Kitchen Cynics – Reekinhame
Les Enfants Du Paradiddle – Out Now
In reviewing this album I got sucked into a different world, a world of numerous releases by one band. Or rather, by one person. Alan Davidson‘s work under the name of The Kitchen Cynics is quite prolific, Reekinhame being his most recent and the 124th release on his own label Les Enfants Du Paradiddle. It comes gently out of the speakers, a low wall of stringed sound, a backdrop to his gentle voice, echoes of, The Incredible String Band, Ivor Cutler and Espers at their most genteel.
This is an album of songs recorded during the uncertainty of lockdown – or rather, lockdowns – and many of the tracks were recorded in a studio over an unused morgue, the knowledge of which may – or may not – enhance your listening pleasure. It might also explain the general themes of the album.
Much of the album features songs about people, small vignettes of incidents and accidents, little things that pop into our minds at one time or another but we rarely develop them into stories. The starting point here is The Fall of Dr Strang, a dark character in a dark cell accompanied by his rat-chewed Bible and his memories. He reflects on his life, his downfall possibly the fault of his ‘fondness for whiskey and for wine’ that led him to absolve the sins of those to whom he preached by taking their wives and daughters into his arms. Surely no modern reference here?
What I like is the sketchiness of the character, enough to build your own picture and yet enough for a strong narrative nature of the song. The Woman Who Talked to Crows is easy to draw in our head as this lament for the death of a ‘such a good friend who spoke their tongue’ unfolds. Now she is dust they will not talk with her again; sad but a strong image of connection with the living world. Such characters are real. In John and Joan – The Clown’s Courtship, there is humour in the continued need to entice the lover:
I have a mare, I ride on her tail to save her back
and my favourite line:
I have a cheese upon the shelf, I cannot eat it all myself
As you follow the track order, you appear to come closer and closer to the character of the singer. The pronouns shift to ‘I’ though the character becomes blurred, and the darkness does not go away. Whilst Feeding Fish ‘in the rock pool, got the urge to dive right in’ reflecting a feeling we have all had a one time, of jumping in and enjoying the ‘sparkly’ water with the other creatures. Quickly though, the impulse moves to one of diving right down and having the creatures watch as you drown. Though the sentiment is grim, the words, the rhymes, give a hint of lightness, a sort of nursery-rhyme vibe of jolly song built on horrific happenings.
In Horses, the singer sees the approaching beasts, ‘their hooves churning up the clay’ heralding his death, the carriages filled with his relatives, ‘as dead as dead as dead can be’. Despite their calls for him to join them, he opts to remain, to ‘stay alive now despite the grief and pain’. He knows his time will come, but not yet. Finally, The Whistling Fool knows that we leave ‘only echoes….only dust’.

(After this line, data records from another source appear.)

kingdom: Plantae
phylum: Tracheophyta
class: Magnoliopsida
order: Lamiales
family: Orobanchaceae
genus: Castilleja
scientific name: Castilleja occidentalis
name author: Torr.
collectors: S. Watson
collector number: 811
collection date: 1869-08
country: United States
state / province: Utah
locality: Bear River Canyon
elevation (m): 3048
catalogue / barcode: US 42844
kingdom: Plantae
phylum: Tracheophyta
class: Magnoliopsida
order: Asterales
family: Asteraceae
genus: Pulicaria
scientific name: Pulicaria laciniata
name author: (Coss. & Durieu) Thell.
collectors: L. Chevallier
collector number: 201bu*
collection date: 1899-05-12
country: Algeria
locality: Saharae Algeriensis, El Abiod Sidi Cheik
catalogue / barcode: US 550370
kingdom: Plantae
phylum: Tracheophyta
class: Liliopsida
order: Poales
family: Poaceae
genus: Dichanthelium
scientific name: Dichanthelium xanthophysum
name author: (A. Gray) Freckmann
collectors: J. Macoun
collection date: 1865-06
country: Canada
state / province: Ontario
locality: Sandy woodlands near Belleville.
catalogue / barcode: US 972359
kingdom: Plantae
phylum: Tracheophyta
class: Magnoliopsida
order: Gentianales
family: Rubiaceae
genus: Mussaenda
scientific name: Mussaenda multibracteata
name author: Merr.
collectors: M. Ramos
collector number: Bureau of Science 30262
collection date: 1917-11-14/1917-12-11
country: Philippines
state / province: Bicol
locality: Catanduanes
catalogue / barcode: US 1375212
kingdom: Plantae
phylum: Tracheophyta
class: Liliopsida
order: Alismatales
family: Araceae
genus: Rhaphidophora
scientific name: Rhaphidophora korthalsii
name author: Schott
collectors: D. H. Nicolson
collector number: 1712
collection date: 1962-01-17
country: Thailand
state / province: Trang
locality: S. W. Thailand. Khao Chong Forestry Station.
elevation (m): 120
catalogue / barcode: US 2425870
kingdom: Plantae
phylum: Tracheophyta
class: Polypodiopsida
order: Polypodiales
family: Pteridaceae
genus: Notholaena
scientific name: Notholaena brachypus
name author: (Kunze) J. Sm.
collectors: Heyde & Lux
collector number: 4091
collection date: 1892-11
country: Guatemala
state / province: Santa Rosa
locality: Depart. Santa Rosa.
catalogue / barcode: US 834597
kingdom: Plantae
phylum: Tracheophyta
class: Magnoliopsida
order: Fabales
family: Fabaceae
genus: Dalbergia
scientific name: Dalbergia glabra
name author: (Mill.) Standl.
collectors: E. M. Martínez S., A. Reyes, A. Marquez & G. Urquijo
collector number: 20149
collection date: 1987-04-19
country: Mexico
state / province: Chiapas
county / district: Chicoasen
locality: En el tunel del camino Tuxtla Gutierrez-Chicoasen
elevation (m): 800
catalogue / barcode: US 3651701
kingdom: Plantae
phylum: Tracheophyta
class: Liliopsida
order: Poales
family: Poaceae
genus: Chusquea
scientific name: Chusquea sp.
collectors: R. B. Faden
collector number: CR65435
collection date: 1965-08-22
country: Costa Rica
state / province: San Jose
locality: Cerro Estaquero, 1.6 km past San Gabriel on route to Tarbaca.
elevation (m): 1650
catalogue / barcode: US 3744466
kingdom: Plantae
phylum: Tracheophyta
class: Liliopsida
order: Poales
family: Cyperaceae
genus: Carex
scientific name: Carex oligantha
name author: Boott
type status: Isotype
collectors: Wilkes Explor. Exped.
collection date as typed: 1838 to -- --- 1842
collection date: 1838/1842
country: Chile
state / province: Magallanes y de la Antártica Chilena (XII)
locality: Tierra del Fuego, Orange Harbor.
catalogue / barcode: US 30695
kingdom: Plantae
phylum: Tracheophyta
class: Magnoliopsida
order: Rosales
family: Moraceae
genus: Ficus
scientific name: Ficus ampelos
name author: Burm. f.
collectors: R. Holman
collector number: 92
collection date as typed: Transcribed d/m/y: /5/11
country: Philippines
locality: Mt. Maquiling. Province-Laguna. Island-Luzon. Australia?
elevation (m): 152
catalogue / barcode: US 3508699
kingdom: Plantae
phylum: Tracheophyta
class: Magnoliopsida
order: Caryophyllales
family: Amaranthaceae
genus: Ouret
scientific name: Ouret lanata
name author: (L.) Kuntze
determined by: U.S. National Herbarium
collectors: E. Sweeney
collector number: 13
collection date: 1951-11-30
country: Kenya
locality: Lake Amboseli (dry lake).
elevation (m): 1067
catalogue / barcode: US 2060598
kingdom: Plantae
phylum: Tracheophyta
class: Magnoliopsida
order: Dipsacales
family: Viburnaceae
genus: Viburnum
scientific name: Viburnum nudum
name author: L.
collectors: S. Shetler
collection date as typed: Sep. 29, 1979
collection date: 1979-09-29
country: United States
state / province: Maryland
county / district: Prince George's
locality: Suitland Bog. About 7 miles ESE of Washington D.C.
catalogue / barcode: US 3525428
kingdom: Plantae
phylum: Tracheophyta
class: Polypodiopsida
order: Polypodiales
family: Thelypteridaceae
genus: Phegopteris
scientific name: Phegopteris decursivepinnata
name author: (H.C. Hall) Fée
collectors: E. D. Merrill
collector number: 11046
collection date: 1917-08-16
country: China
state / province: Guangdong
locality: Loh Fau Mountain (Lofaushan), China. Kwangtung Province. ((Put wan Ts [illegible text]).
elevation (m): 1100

I would not want you to go away and think that this is a morbid album. Far from it. The pictures are dark, but there is a gentle humour that pervades all the songs, and a lightness of touch that endears you to them straightaway. In many ways the musical accompaniment is a foil for the lyric, in some cases just a backdrop, in others a musical interpretation of the sentiment. But as a package, it works really, really well.
If you have not come across The Kitchen Cynics oeuvre at this point, then you can’t go wrong by jumping in here and then working your way back – but I would suggest you be smart about it as I am sure that there will be two or three additions to Alan Davidson’s catalogue before this year is out. Excellent.